Peter Navarro, a former trade adviser to Donald Trump, has been sentenced to four months in prison for defying a subpoena from the Jan. 6 select committee.
U.S. District Judge Amit Mehta handed down the sentence Thursday, describing Navarro’s refusal to testify or provide documents to the panel as an affront to a branch of government seeking to understand a harrowing attack on democracy.
“In all of this, even today, there is little acknowledgement of what your obligation is as an American to cooperate with Congress, to provide them with information they are seeking,” Mehta said. “They had a job to do. And you made it harder. It’s really that simple.”
“You are not a victim. You are not the object of a political prosecution,” Mehta added. “These are circumstances of your own making.”

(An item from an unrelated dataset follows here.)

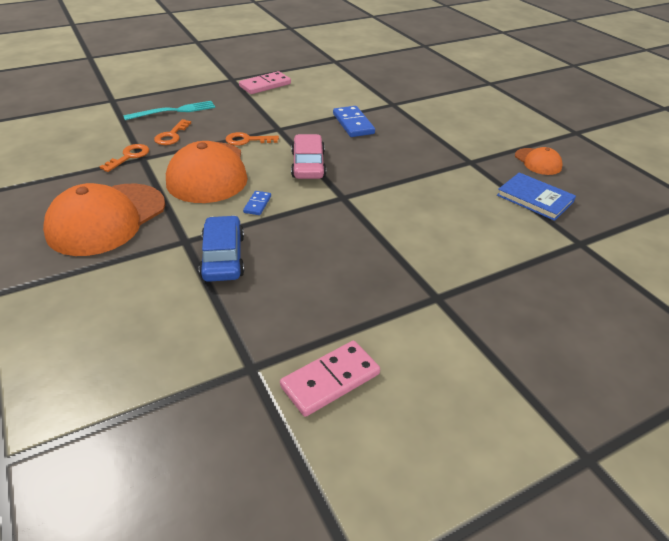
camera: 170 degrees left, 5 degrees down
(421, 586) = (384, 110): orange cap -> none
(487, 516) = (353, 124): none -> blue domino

The sentence followed nearly
two years of proceedings that became entangled with complicated questions about executive privilege — and whether Navarro’s defiance could be considered criminal if he believed that Trump had wanted him to protect the confidentiality of their conversations.
Mehta acknowledged the historic significance of those questions, but he said nothing excused Navarro’s blanket defiance, particularly aimed at a congressional panel seeking to understand an attack on the transfer of presidential power. He also scolded Navarro for making public comments attributing his prosecution to politics rather than his own conduct.
“Nancy Pelosi’s not responsible for your prosecution. Joe Biden’s not responsible for your prosecution,” Mehta said. “It’s those kinds of statements from somebody who knows better … that contributes to why our politics are so corrosive.”
Mehta declined to immediately rule on Navarro’s bid to remain free while he appeals his conviction. If he ultimately rejects it, Navarro would likely be the first senior Trump White House aide to spend time in prison, despite legal trouble swirling around several others for years.
Navarro is in fact the second Trump ally convicted of contempt of Congress charges for refusing to provide documents or testimony to the Jan. 6 committee. Former White House adviser Steve Bannon
was sentenced to four months in prison by U.S. District Judge Carl Nichols in 2022. Nichols postponed that sentence while Bannon appeals. A three-judge panel heard Bannon’s appeal in November, and a decision remains pending.
Navarro made a last-ditch appeal for leniency to Mehta, addressing the court even after his lawyers had initially said he wouldn’t. He said he grew confused about the thicket of precedents and rules around executive privilege and believed he didn’t have to comply with Congress’ subpoena.
“I’m a Harvard-educated gentleman, but the learning curve when they come at you with the biggest law firm in the world is very, very steep,” Navarro said.
The Jan. 6 committee had planned to interview Navarro about his work in the aftermath of the 2020 election to stoke discredited claims of election fraud and to strategize with members of Congress on a plan to block or delay the certification of Joe Biden’s Electoral College victory. Navarro and Bannon pushed a plan that they dubbed the “Green Bay Sweep” to encourage members of Congress to mount prolonged challenges to Biden’s victory on Jan. 6, when lawmakers met to certify the results.
Prosecutors said Navarro “thumbed his nose” at the House select committee and should be punished to the maximum extent of the law — a
six-month sentence. They said the decision to charge Navarro was made by career employees at DOJ and was about upholding the law, not serving a political agenda.